# Anybody surf fishing?



## KT_UMCP (Oct 11, 2005)

I just arrived in New Jersey about 40 minutes from the belmar and point pleasant coastline.

Has anyone been been fishing these parts or along the same coastline? 

I was planning on doing tome blackfishing out of the inlets here and was wondering if anyone been having any luck.

I also bought the long rods for some surf fishing for stripers.

Pretty lonely guy these days and decided to spend my holidays alone with the water in front of me and thoughts and memories of past Christmas's.

So if anyone can help out a fellow fisherman during the holidays I wouild appreciate any and all information.

Happy Holidays!!


----------



## cfishigotu (Aug 27, 2003)

I heard they are still getting schoolies here and there and a fifty pounder came in at IBSP.

Good Luck


----------



## RuddeDogg (Mar 20, 2004)

*I haven't*

Heard much happening around the Cape May area. I guess there are some schoolies still around.

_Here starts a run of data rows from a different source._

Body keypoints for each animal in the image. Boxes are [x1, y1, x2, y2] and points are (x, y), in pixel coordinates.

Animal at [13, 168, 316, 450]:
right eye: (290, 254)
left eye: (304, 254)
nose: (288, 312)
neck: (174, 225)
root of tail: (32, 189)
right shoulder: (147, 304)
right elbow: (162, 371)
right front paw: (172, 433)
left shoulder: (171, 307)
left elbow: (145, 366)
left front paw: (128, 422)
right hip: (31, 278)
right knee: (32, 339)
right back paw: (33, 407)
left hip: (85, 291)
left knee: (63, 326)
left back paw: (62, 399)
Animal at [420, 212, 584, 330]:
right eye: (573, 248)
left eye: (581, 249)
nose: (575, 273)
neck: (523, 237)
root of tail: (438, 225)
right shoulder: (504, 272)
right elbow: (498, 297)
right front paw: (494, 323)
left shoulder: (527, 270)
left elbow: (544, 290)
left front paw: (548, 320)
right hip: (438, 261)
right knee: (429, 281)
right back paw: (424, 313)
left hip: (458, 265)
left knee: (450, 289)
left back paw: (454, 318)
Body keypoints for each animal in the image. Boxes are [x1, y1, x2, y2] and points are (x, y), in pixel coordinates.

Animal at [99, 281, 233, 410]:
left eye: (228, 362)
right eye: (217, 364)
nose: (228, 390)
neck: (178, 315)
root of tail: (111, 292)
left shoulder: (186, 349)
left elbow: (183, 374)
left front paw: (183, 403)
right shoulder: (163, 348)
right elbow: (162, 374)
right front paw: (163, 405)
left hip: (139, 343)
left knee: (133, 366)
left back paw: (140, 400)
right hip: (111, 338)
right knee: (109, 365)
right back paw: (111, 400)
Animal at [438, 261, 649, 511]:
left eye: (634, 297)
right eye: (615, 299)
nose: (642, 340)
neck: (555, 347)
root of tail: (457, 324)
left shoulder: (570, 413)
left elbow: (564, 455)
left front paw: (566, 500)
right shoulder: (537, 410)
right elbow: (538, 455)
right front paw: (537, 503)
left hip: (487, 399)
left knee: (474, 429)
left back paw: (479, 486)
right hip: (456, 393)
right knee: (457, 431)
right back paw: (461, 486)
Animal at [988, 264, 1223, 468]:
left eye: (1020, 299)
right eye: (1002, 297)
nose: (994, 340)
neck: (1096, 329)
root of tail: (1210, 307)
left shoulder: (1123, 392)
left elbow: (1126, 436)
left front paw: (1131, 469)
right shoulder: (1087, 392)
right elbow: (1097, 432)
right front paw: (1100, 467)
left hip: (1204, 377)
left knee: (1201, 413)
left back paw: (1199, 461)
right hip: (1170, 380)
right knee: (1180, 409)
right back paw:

Good luck and hook em up if ya can.


----------



## '02 F-150 (Dec 20, 2005)

I heard that they were hitting them pretty good at LBI. I was on the beach today in Brick and there was no action there.


----------



## Sudsrat (Dec 25, 2005)

Fished IBSP today.7am-noon.
Lots of shorts on metal and chartruese teaser.
'Bout 10-12 stripers,even hits metal/teaser.
2 just shy of 24"

A 50lb'er??
Didn't hear about that.

Steve


----------